[LISTED ENTRIES Boundary: Start]

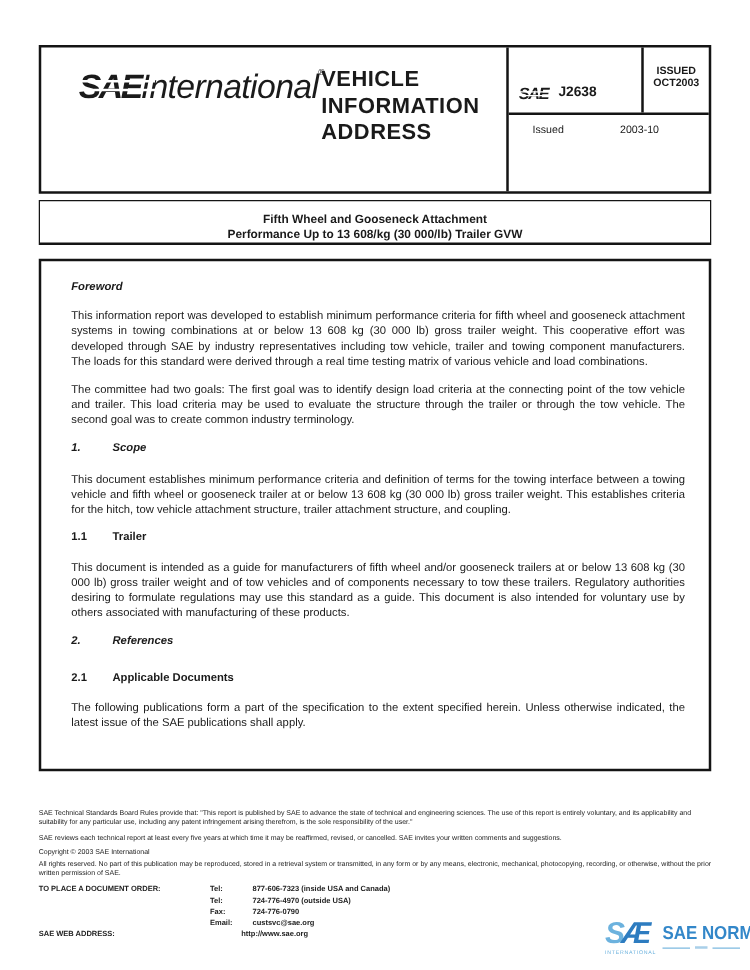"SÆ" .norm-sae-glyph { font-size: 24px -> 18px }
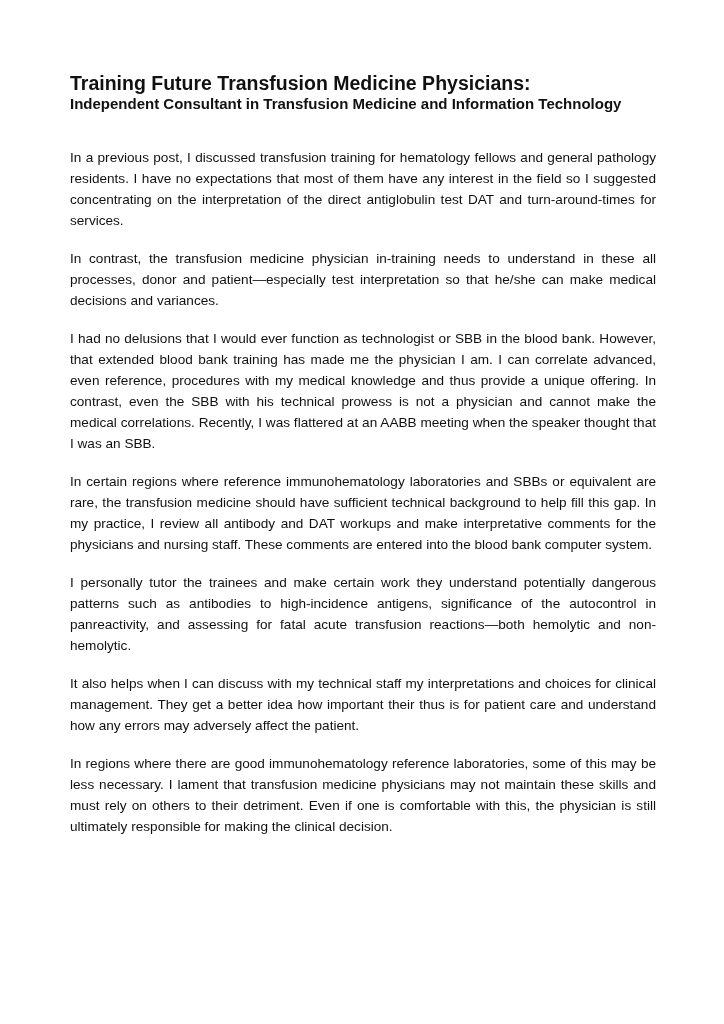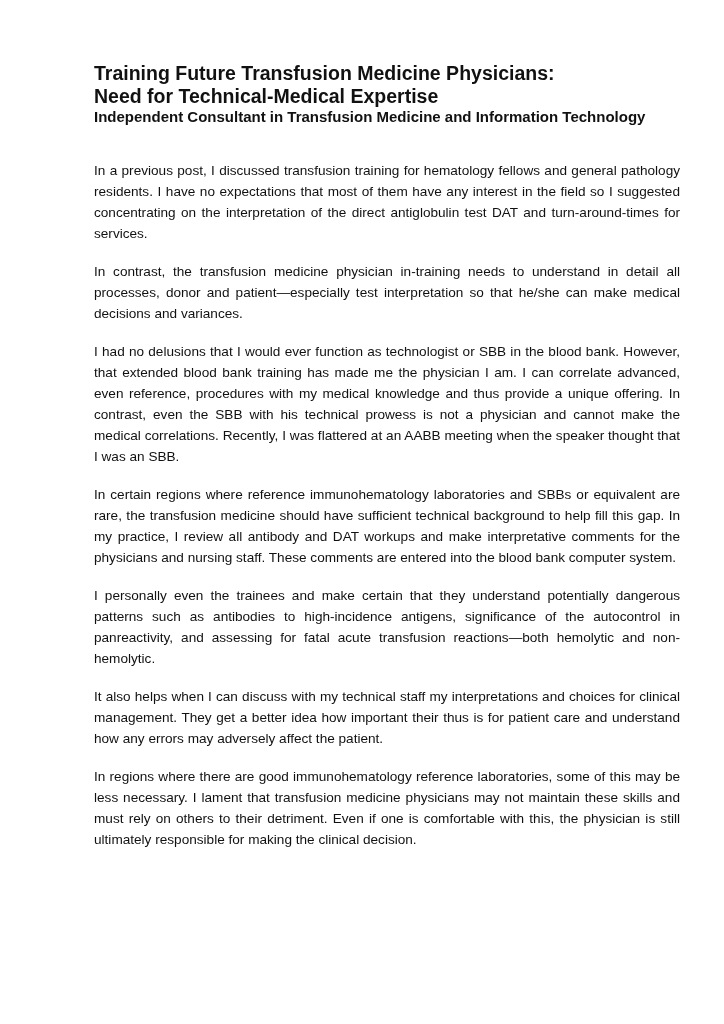"Training Future Transfusion Medicine" .page { margin-left: 24px -> none; top: 62px -> 72px }
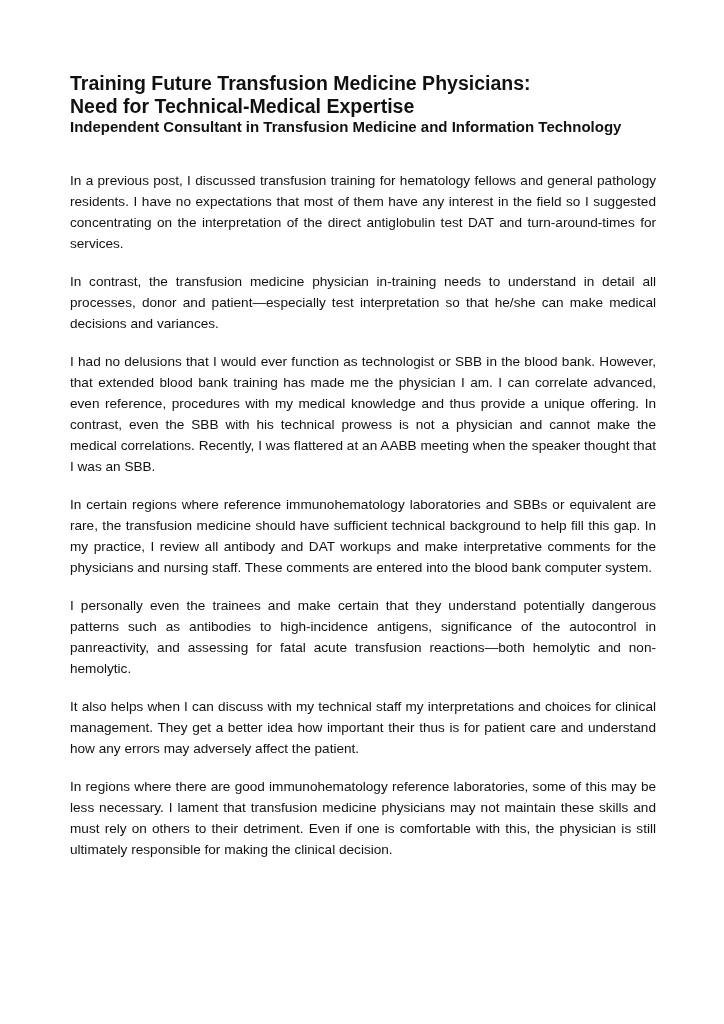"Need for Technical-Medical Expertise" span { html: <span>Need for Technical-Medical Expertise</span> -> none }
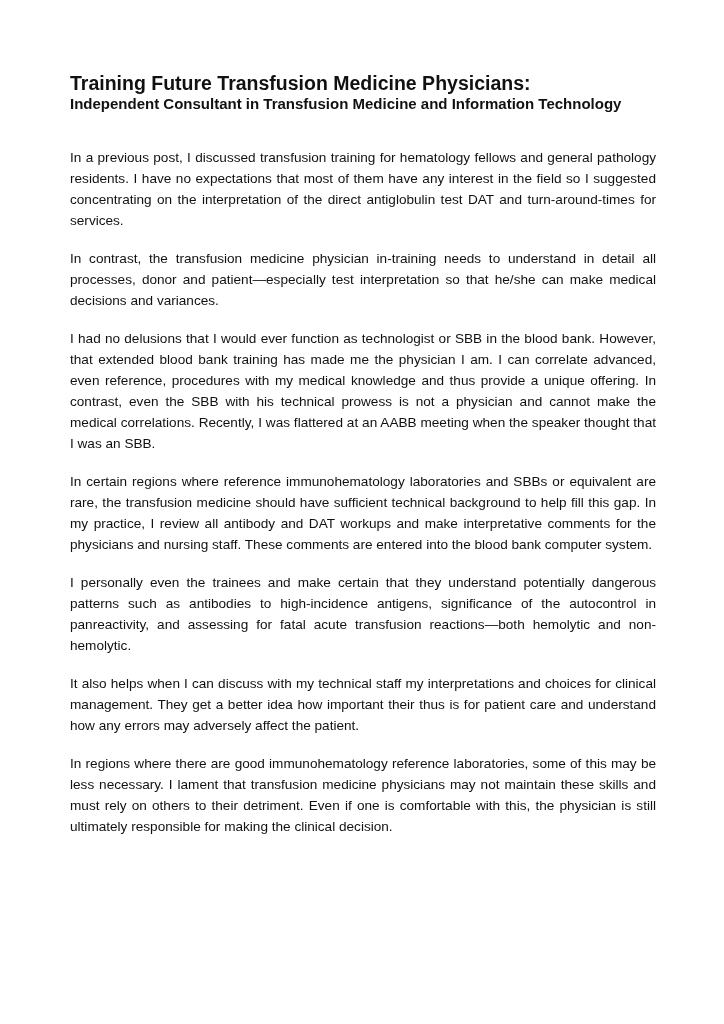"In contrast, the transfusion medicine" p.para { text: detail -> these }
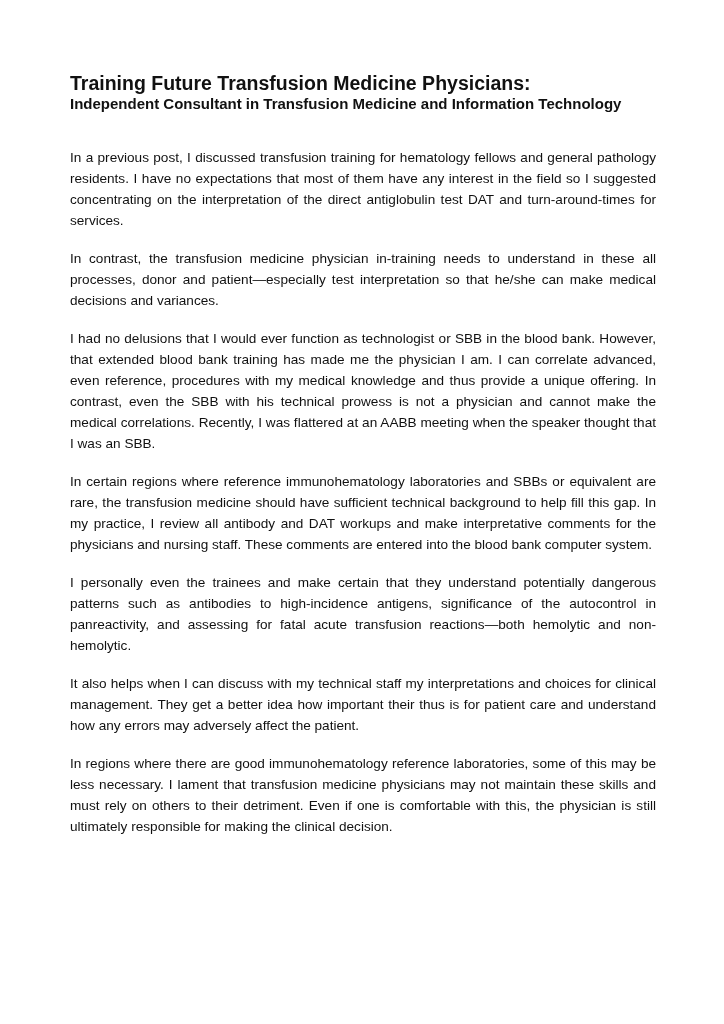"I personally even the trainees" p.para { text: even the trainees and make certain that -> tutor the trainees and make certain work }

[LISTED ENTRIES Boundary: End]

[TASK DETAILS]
Pictures aside, give the data again exactly as it appears.

[PROBLEM SOLUTION]
"SÆ" .norm-sae-glyph { font-size: 24px -> 18px }
"Training Future Transfusion Medicine" .page { margin-left: 24px -> none; top: 62px -> 72px }
"Need for Technical-Medical Expertise" span { html: <span>Need for Technical-Medical Expertise</span> -> none }
"In contrast, the transfusion medicine" p.para { text: detail -> these }
"I personally even the trainees" p.para { text: even the trainees and make certain that -> tutor the trainees and make certain work }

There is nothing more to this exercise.